La rabbia di Hilke è quella femminista. È il pretesto per un viaggio in dieci canzoni attraverso le emozioni che si celano negli anfratti più bui della sua identità trans-femminile e che accompagna la sua auto-emancipazione. «Negli ultimi anni credo di aver riflettuto di più sui contenuti, come le preoccupazioni e la rabbia femminista» racconta a colloquio con Sandra Romano, «Ho trovato una contraddizione con i temi trattati nel primo album, nel quale mi soffermavo più che altro sulla socializzazione maschile, sul mostrare la vulnerabilità, sull’idea che sia anche un’emozione maschile e su come questa venga modellata dalla società».
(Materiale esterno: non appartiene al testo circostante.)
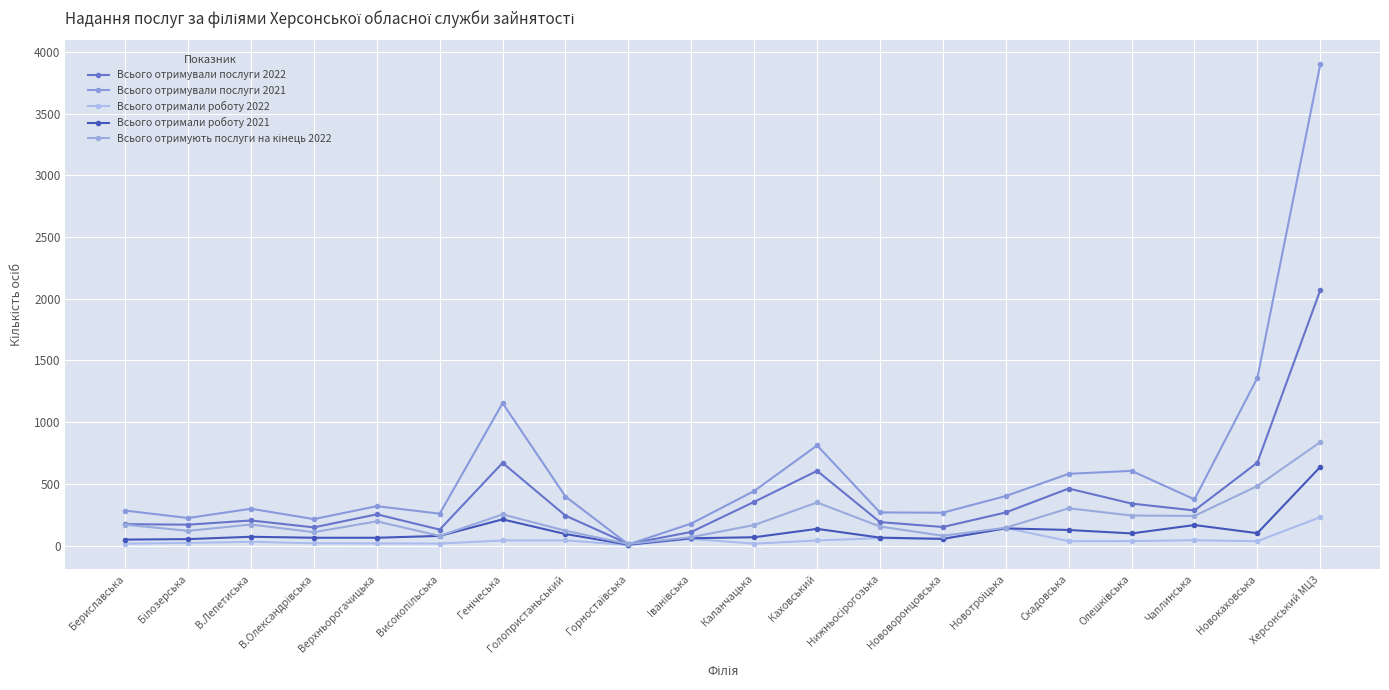

At which category does Всього отримали роботу 2021 reach its first local peak?

В.Лепетиська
Vulnerabile e gentile, triste e speranzosa, Hilke esamina la questione identitaria da ogni angolazione, scoprendo che la risposta alla domanda “chi sono io?” non si trova negli estremi, bensì a metà strada.
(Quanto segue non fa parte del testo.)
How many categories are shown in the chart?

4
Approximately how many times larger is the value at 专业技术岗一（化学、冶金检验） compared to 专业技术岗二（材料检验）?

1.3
Il veicolo di questa nuova consapevolezza è un blend musicale malinconico fatto di paesaggi acustici, beat elettronici, campionamenti distopici e le carezze di un pianoforte: «Rimarrò sempre malinconica e un po’ triste, nella mia musica. Non significa che io sia una persona triste, niente affatto, ma trovo più stimolante quel tipo di umore musicale. La musica felice non la trovo così interessante; probabilmente per me è un buon modo per esprimere i miei sentimenti negativi o depressivi, o l’ansia».